For a moment I wondered whether I was being fooled, or thought perhaps that I had misunderstood them. But then Gogo, reaching up under the darkened eaves brought down a bundle wrapped in several layers of bark cloth, and unravelling this with great care, he revealed a mask. It was an extraordinary, helmet-shaped object, rather terrifying, and ugly beyond belief. It represented a man obviously of Gogo’s own tribe, for its yellow-ochre face was overlaid with ribs of black wax depicting the elaborate patterns of the Makonde tribal markings; and its hair was human hair, pressed into the soft white wood from which the mpiko was made.
As their masks appeared so sacred to the Makonde I wondered whether or not they would be willing to sell them. Though most of them were so gruesome that I could not imagine that any European or American would want them to hang up as wall decorations, I wanted to buy quite a large number for All and Nat to distribute to various museums in the United States. But when I suggested buying them to Gogo, he willingly agreed. Furthermore, after consultations with the other men, the price he asked was astonishingly cheap – only five shillings per mask. The reason for this was that, being made of very soft “njala” wood – the wood of the cotton tree – they were easy to make, and their antiquity was of no importance to the Makonde. They were hidden away not for the sake of preservation, but to keep uninitiated people from seeing them. Indeed sometimes they did not hide them in huts at all, but in particularly dense patches of undergrowth. There was an occasion later on when we were looking for a mask hidden in the bush when it took the man who hid it twenty-five minutes to find it. So I bought that mask at Mboo, and several others beside.

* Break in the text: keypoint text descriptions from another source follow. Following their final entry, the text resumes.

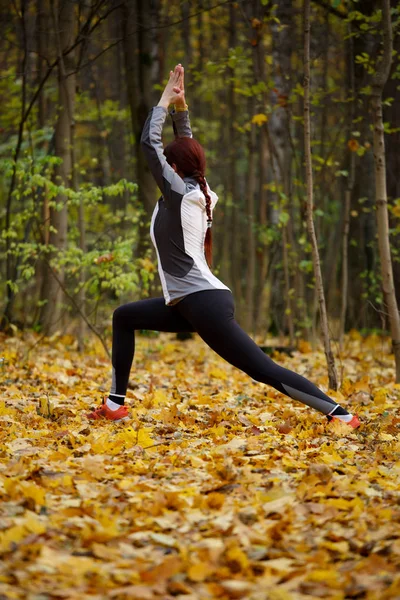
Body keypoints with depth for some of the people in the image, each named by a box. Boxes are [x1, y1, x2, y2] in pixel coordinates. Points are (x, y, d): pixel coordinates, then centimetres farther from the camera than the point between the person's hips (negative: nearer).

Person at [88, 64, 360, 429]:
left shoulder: (179, 195, -10)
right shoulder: (198, 193, 13)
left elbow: (149, 142, -10)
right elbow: (186, 148, 26)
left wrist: (165, 100, 1)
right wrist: (181, 107, 18)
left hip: (204, 303, -10)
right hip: (190, 303, 10)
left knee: (263, 370, -11)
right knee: (124, 317, 20)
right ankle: (116, 405, 19)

Makonde helmet mask. Collection British Museum (1957.Af.3.70).
In the end Dick-Read would collect almost fifty Makonde masks before returning home. Ironically, the best mpiko he would ever come across, he found in London..
Two or three years later, in London, I was browsing round the shelves of one of the leading primitive art dealers in England when, high up a shelf, almost out of sight, I suddenly noticed a very unusual mask. To me it was unmistakably Makonde, for it had the same facial markings and other characteristics. It was particularly unusual in that it was neither a face mask such as those worn by the northern Makonde, nor a full helmet mask worn by the southern Makonde. It was what is called a “half-helmet mask” which covers the face but has a piece extending backwards over the crown of the head; and it was the only one like it I had ever seen. I asked the dealer if he knew anything about it, but until he had checked his lists he was not even sure it was Makonde. In any event he had no idea it was particularly unusual, and as, like most Makonde masks, it was not particularly beautiful to Western eyes, it had been sitting up there on the shelf for years, unsold. The price head on it was rather high, but after a bit of bargaining I persuaded him to let me have it for rather less than half the list price – just to get it out of his way. He wrapped it; I thanked him and, jumping into a taxi, drove straight round to the British Museum. Within half ann hour I had sold it to them (at a handsome profit) and a few weeks later it was published as the frontispice of the Royal Anthropological Insitute’s magazine Man – of of the finest and most unusual Makonde masks known.
That must have been one of the quickest sales to a museum ever! With a bit of sleuthing I was able to discover which mask Dick-Read is talking about. In volume 57, July 1957, of MAN, we indeed find a Makonde mask published as plate 1. With the listed inventory number, I quickly found it in the online database of the British Museum here. However, Dick-Read is not mentioned in the provenance or article, and it is stated that the mask was donated to the museum by Margaret Plass. A close friend of the curator William Fagg, she in all likelihood bought the mask for the museum.
ps lets see if any of you sleuths can find one of the masks Dick-Read bought from Gogo !
I’m happy to share my first Roman coin. Do not worry, this blog is still about African art and I did have a very good reason to track down an example of this ancient coin. Minted in Rome around AD 130-133, this imperial silver denarius in fact commemorates Roman Emperor Hadrian’s travels to Africa. As a trained historian, seeing the word ‘AFRICA’ on an almost 2,000 year old coin obviously blows my mind. On the backside of this coin, we see an elegant representation of the province Africa, which is personified as a woman reclining seductively. In the details of the composition we find emblems of the region: she wears an elephant headdress and holds a scorpion in her hand. At her feet we find a basket filled with an agricultural produce – the great agricultural estates of Africa did indeed generate enormous profits that sponsored many a senatorial career in imperial Rome.
Hadrian, who reigned from AD 117 to 138, was known as perennial traveler, spending more than half of his reign outside Italy. Perhaps the most well-known series of coins he issued is the so-called ‘Travel series’, various types struck bearing the names and personifications of the provinces visited by the emperor. However, as famous as they became, Hadrians travels are poorly documented, and scholars have had to reconstruct them through many different kinds of evidence. It is clear that his first trip occupied the years 121 to 125, that his second occurred from 128 to 132, and that his third and final voyage was staged from 134 to 136. Hadrian seems to have visited Africa proconsularis in 123 on his first voyage, and again in 128 on his second, so this coin was only minted after his return. Africa proconsularis was the region of North Africa directly below the length of the Italian peninsula. It was bordered in the east by Mauretania/Numidia and on the west by Cyrenaica, and it included the important centers of Leptis Magna and Carthage. Sub-Saharan Africa was yet to be explored.
Besides the mention of the word ‘Africa’, what is even more fascinating is that the province in fact is wearing an elephant headdress. We thus have one of the oldest depictions of the tradition of mask-wearing on the continent. Indeed, elephant headdresses can be found in many different African cultures – see Doran Ross’s book Elephant. The Animal and Its Ivory in African Culture” (Los Angeles, 1992) for an in-dept exploration of the subject. Below two examples of elephant headdresses from Cameroon.
Duala elephant headdress. Collection Basler Mission, Basel (#591). Collected by Jakob Keller from a Duala village in Aboland in 1898.Bamileke elephant headdress, Cameroon. Collection High Museum of Art (#2011.1), acquired from Maureen Zarember – Tambaran Gallery.
PS I recommend checking out Marguerite Yourcenar’s novel Memoirs of Hadrian, published in 1951, about the life of the emperor written from his own perspective – emulating the lost autobiography he presumably authored.